| Study text |
AFL Women’s Sunday wrap: Blues keep touch with top six

CARLTON made an emphatic return to the winners list on Sunday, feasting on a winless Geelong side to salute by 33 points at Princes Park. The Blues were in a scoring mood and proved efficient in front of goal, leading at every break and notching their highest total of the season to run out 10.4 (64) to 4.7 (31) victors. The win also sees Carlton keep touch with the top six.

Geelong booted the first goal of the game through Rebecca Webster, but a quick Darcy Vescio double from deep ensured the Blues would claim the lead and never look back. Along with Vescio, Georgia Gee and Serena Gibbs also finished with two goals as the trio accounted for over half of their side’s score.

Reigning league best and fairest Madison Prespakis shook off an early injury concern to lead all comers on the day, finishing with 28 disposals and a goal on her return from suspension. Both sides have some lingering injury issues coming out of the game though, with Carlton’s Mimi Hill (knee) and Geelong’s Millie Brown (hamstring) having their outings cut short.

Prespakis and Vescio were among Carlton’s best, while skipper Kerryn Harrington proved adventurous from half-back and Grace Egan continued her fine form through midfield. Both collected over 20 disposals. Webster proved Geelong’s best afield with 1.2 from her 22 touches, as Amy and Meghan McDonald again played important roles, and Phoebe McWilliams looked lively for her three minor scores.

Both sides face a seven-day turnaround as they again prepare for games on Sunday, with the Blues again hosting at Princes Park as Fremantle rolls into town, while Geelong travels to take on the West Coast Eagles at Mineral Resources Park.

CARLTON 4.0 | 6.1 | 8.3 | 10.4 (64)
GEELONG 2.1 | 2.3 | 4.4 | 4.7 (31)

GOALS:

Carlton: S. Gibbs 2, D. Vescio 2, G. Gee 2, N. Stevens, G. Pound, M. Prespakis, N. Plane
Geelong: R. Webster, O. Barber, R. Cranston, D. Higgins

DC BEST

Carlton: M. Prespakis, D. Vescio, G. Egan, K. Harrington, E. O’Dea, A. McKay
Geelong: 
R. Webster, A. McDonald, M.McDonald, P. McWilliams, J. Crockett-Gills

Image Credit: Robert Cianflone/Getty Images via AFL Photos

Credit: Daniel Pockett/Getty Images via AFL Photos

MAGPIES’ SECOND HALF SWOOP SINKS BULLDOGS

COLLINGWOOD kept its perfect record intact and snapped the Western Bulldogs’ win streak in one fell swoop on Sunday, defeating the Dogs by 36 points at Victoria Park. Having only managed seven behinds in the first half, the Pies sunk as many goals thereafter to remain top of the tree with a comprehensive 7.9 (51) to 2.3 (15) triumph.

Young pup Elizabeth Georgostathis booted the sole major in a one-goal first half, before the contest began to open up and Collingwood soared ahead. The Magpies’ superior spread and daring ball use began to pay dividends as the inexperienced Bulldogs fell away under pressure, making for a match befitting of the old ‘game of two halves’ cliche.

| Saved data entries |

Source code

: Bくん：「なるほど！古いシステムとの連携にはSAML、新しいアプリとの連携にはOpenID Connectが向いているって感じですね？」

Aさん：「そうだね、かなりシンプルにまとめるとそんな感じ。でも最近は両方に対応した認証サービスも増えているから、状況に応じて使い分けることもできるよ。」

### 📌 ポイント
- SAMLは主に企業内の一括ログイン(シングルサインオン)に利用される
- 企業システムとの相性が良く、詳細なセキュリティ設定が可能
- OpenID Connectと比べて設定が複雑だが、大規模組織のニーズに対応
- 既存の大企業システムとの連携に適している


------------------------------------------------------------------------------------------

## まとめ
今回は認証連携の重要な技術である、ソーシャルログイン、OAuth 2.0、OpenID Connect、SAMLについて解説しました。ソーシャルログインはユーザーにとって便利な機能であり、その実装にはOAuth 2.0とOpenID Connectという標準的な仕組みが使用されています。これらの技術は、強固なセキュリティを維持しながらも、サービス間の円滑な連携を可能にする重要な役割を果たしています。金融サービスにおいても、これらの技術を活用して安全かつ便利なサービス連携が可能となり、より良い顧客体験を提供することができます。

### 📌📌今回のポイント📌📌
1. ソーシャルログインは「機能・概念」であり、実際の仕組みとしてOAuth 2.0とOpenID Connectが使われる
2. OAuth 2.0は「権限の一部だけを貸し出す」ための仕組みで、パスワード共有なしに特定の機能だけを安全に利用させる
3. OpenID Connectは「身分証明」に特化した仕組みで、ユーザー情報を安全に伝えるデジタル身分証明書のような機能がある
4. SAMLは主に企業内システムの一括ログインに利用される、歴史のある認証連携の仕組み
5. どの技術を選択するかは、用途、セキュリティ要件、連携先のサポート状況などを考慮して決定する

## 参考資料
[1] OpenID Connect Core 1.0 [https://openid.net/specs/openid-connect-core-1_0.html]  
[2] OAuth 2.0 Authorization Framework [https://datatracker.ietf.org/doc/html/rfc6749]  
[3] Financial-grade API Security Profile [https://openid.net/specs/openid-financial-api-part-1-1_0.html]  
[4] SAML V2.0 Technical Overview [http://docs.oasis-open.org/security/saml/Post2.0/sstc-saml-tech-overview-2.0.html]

| Work to complete |
a: Check each statement against the AFL Women's Sunday wrap above: (i) Carlton led at every break against Geelong; (ii) Madison Prespakis kicked two goals; (iii) Collingwood kicked no goals in the first half against the Western Bulldogs. Answer yes or no for each and quote the words of the wrap that decide it.
b: Pick up the AFL Women's Sunday wrap above after its final sentence and keep writing it.

| Answers to the tasks |
a:
(i) Yes: "leading at every break"
(ii) No: "finishing with 28 disposals and a goal"
(iii) Yes: "Having only managed seven behinds in the first half"

b:
Pies fans were treated to some nostalgia as father-daughter selection Tarni Brown launched a terrific goal at Collingwood’s spiritual home, before finishing with 15 disposals and four marks. Bri Davey was excellent with 28 touches and a goal, while Brittany Bonnici was Collingwood’s other key ball winner. Chloe Molloy again proved lively inside 50, booting two goals alongside debutant Abbi Moloney.

Hardened Bulldogs Ellie Blackburn and Kirsty Lamb shouldered a heap of responsibility in the midfield battle, but could not quite spark the rest of their side going forward. Ashleigh Guest was strong in defence with five marks among her 16 touches, while Isabelle Pritchard was afforded some midfield time on debut and spearhead Isabel Huntington was kept goalless for the first time this season.

The ladder leading Magpies take on Brisbane next time out in what should be a blockbuster on the road, while the Western Bulldogs are set for another tough test when they lock horns with North Melbourne in Tasmania.

COLLINGWOOD 0.5 | 0.7 | 4.8 | 7.9 (51)
WESTERN BULLDOGS 0.2 | 1.3 | 1.3 | 2.3 (15)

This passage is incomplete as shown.